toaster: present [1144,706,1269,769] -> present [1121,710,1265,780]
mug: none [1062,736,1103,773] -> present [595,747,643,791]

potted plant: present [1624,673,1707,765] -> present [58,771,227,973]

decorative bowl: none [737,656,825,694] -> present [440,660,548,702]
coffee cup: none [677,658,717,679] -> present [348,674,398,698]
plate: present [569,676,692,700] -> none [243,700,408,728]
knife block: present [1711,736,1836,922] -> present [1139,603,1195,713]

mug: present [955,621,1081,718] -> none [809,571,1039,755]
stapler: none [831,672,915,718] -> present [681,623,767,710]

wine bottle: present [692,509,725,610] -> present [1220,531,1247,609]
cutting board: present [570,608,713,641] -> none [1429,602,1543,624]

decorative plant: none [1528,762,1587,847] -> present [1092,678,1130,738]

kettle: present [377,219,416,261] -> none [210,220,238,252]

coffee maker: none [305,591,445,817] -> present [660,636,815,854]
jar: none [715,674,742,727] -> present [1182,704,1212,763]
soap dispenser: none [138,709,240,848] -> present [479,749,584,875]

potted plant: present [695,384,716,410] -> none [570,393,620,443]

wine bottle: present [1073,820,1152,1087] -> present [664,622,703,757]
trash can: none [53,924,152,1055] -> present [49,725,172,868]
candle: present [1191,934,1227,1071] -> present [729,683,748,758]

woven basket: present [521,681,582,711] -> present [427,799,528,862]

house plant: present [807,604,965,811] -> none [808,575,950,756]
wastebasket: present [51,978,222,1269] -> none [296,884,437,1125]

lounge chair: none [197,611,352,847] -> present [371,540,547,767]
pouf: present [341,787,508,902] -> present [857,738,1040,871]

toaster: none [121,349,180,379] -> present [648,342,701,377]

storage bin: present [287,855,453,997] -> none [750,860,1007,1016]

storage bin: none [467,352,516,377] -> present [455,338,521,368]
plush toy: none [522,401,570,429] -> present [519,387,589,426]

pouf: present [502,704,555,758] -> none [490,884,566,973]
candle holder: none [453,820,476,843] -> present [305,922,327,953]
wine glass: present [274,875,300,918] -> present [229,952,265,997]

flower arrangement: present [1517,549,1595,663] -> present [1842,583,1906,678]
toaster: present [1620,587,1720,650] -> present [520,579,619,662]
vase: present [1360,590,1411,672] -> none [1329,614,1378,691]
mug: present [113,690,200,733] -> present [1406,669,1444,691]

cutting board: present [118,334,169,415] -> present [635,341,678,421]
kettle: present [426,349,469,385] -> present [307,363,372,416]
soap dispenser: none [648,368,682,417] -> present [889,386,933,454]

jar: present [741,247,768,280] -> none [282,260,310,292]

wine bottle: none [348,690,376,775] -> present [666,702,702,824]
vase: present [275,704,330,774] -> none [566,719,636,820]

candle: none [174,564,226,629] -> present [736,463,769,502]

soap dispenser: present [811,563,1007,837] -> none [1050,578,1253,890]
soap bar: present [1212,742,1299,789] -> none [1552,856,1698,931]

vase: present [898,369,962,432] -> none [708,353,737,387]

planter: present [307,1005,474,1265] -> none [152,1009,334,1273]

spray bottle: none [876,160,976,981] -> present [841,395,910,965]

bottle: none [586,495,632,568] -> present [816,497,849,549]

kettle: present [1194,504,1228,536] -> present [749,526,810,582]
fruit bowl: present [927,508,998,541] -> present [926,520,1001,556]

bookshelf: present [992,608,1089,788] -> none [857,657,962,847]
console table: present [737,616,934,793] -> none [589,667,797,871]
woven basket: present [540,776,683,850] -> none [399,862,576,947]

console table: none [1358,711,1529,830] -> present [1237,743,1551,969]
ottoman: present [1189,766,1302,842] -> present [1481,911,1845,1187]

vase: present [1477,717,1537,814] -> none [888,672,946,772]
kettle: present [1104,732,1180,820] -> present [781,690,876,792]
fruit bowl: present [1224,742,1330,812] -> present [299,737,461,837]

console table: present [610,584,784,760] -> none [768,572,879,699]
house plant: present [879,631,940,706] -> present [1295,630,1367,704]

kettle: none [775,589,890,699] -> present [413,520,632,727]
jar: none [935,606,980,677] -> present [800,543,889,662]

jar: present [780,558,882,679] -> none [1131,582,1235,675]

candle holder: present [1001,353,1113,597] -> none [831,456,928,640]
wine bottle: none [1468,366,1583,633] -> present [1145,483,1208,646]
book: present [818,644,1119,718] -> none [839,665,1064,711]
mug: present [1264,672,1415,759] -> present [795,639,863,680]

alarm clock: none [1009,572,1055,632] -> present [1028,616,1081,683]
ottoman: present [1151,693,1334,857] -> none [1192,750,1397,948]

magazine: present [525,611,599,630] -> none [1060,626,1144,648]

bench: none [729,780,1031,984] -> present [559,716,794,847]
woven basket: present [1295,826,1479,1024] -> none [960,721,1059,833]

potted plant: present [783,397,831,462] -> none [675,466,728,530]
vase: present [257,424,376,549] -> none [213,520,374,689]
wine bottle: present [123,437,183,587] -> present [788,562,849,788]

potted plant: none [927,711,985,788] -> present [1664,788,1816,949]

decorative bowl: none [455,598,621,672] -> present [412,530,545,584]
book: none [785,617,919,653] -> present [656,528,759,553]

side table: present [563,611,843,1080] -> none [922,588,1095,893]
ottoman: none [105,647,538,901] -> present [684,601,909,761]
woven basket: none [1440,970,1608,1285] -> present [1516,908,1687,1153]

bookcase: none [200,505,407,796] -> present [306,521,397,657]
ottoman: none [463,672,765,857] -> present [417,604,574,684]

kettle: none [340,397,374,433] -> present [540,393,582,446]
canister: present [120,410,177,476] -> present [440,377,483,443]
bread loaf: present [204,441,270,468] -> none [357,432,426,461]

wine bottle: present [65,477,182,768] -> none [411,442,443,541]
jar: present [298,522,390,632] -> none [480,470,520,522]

________________________

### TASK STATEMENT
Scan the records above for the lines holding "mug: present [1264,672,1415,759]" and "woven basket: present [1295,826,1479,1024]". Transcribe those two and every line between them word for word, and no others.

### YOUR SOLUTION
mug: present [1264,672,1415,759] -> present [795,639,863,680]

alarm clock: none [1009,572,1055,632] -> present [1028,616,1081,683]
ottoman: present [1151,693,1334,857] -> none [1192,750,1397,948]

magazine: present [525,611,599,630] -> none [1060,626,1144,648]

bench: none [729,780,1031,984] -> present [559,716,794,847]
woven basket: present [1295,826,1479,1024] -> none [960,721,1059,833]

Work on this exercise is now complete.